OK, we added this patch: https://github.com/Betterbird/thunderbird-patches/blob/main/115/features/28-feature-no-gloda-all-mail-dupes.patch

This is the code, I think it's better and more efficient that ChatGPT's version. We're not great friends of "JS art" using .filter() and .find() when a proper data structure and a loop can do the same in a more legible way. The "data structure" here is the array with the "All Mail" hits at the end and the non-"All Mail" hits at the front, so no need to search later:

  reportResults(aItems) {
    let messageMap = new Map();

    // First pass: Store messages in a map with messageId as the key.
    for (let item of aItems) {
      let hdr = item.folderMessage;
      if (hdr) {
        if (!messageMap.has(hdr.messageId)) {
          messageMap.set(hdr.messageId, []);
        }
        if (hdr.folder.flags & Ci.nsMsgFolderFlags.AllMail) {
          // Push the header to the end of the array.
          messageMap.get(hdr.messageId).push(hdr);
        } else {
          // Add the header to the front of the array.
          messageMap.get(hdr.messageId).unshift(hdr);
        }
      }
    }

    // Second pass: Traverse the map, report everything except duplicates
    // from "All Mail".
    // The map values are arrays of headers, with the ones not in "All Mail"
    // at the front.
    for (let value of messageMap.values()) {
      if (value.length == 1) {
        let hdr = value[0];
        this.searchListener.onSearchHit(hdr, hdr.folder);
      } else if (value[0].folder.flags & Ci.nsMsgFolderFlags.AllMail) {
        // First hit is in "All Mail" already, so report all hits.
        for (let hdr of value) {
          this.searchListener.onSearchHit(hdr, hdr.folder);
        }
      } else {
        // First hit isn't in "All Mail", so report all hits not in "All Mail".
        for (let hdr of value) {
          if (hdr.folder.flags & Ci.nsMsgFolderFlags.AllMail) {
            // Make sure `this.selectedMessage` references a message we're reporting.
            if (this.selectedMessage.messageId == hdr.messageId) {
              this.selectedMessage = value[0];
            }
            break;
          }
          this.searchListener.onSearchHit(hdr, hdr.folder);
        }
      }
    }
  },

Let us know if you see a problem. We only tested this lightly: A search with a message in a folder and in the "All Mail" folder only showed one message in the result list.

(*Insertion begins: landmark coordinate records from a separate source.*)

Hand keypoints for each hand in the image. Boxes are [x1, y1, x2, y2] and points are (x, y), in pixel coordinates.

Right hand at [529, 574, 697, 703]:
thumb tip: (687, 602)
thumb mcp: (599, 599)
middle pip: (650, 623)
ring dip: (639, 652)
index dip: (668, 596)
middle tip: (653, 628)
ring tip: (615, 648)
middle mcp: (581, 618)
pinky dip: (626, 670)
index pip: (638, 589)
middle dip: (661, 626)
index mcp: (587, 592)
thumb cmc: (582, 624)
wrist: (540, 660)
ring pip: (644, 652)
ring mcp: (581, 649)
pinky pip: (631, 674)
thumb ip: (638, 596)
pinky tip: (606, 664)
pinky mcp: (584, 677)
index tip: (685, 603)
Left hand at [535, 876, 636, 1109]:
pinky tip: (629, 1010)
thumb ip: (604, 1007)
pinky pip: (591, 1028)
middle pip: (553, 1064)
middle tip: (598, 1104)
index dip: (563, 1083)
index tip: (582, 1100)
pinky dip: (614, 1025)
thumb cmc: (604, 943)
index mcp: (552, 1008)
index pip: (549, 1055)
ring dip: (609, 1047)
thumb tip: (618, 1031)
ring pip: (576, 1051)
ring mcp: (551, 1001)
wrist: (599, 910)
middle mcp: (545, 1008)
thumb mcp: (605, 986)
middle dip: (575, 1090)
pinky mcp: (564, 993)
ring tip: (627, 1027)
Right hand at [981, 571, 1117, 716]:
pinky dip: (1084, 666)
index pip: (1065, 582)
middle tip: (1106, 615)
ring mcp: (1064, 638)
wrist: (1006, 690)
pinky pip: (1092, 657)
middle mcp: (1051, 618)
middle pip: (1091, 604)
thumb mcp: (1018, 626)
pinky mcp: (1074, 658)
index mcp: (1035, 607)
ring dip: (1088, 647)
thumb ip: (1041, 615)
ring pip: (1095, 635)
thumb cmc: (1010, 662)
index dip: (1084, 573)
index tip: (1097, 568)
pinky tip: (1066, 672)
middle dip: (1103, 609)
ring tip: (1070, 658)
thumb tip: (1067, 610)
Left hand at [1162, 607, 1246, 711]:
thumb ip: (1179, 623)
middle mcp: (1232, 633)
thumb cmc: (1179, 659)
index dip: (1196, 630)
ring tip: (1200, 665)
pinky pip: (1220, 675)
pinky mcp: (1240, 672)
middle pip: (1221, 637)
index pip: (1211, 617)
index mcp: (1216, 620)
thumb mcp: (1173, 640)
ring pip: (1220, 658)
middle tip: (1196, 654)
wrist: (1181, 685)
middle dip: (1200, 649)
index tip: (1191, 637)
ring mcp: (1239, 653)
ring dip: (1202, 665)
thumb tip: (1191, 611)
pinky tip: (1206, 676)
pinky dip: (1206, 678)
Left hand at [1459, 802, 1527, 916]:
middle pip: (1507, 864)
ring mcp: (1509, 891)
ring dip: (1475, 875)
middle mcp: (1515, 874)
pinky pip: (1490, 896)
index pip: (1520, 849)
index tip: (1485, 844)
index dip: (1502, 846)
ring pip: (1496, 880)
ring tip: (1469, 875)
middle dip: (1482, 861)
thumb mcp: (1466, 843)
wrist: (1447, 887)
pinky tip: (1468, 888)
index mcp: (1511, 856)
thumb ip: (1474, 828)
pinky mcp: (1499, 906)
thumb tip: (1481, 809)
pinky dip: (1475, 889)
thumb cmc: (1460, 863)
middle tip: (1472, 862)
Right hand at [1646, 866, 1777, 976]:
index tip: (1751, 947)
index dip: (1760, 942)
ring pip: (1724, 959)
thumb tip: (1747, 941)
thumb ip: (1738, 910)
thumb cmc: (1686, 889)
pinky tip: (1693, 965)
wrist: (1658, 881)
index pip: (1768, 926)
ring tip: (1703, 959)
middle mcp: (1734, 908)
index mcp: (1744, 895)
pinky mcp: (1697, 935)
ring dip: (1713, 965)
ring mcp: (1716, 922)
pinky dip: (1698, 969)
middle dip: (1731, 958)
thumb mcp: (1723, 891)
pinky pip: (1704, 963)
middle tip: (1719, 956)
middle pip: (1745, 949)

You can download a test build here: https://www.betterbird.eu/downloads/WindowsInstaller/betterbird-115.6.0-bb21-latest-build8-test2.en-US.win64.installer.exe

mayerwin commented 7 months ago

I tested and it seems to work well! I updated my add-on with the performance improvement as well even if it hopefully won't be necessary with TB anymore (I couldn't add the "All Mail" detection flag though). Will you submit the patch to the TB codebase?

Betterbird commented 7 months ago

Will you submit the patch to the TB codebase?

If you file a ticket at https://bugzilla.mozilla.org/, we'll submit the patch.

mayerwin commented 7 months ago

Done: https://bugzilla.mozilla.org/show_bug.cgi?id=1875681 Thanks.

Betterbird commented 7 months ago

As the TB folks don't value our contributions, we refrain from "advertising" our features. If you want, mention the BB fix https://github.com/Betterbird/thunderbird-patches/blob/main/115/features/28-feature-no-gloda-all-mail-dupes.patch in your bug report.

mayerwin commented 7 months ago

Done. Thanks again for your very valuable contributions (with this and all the other features).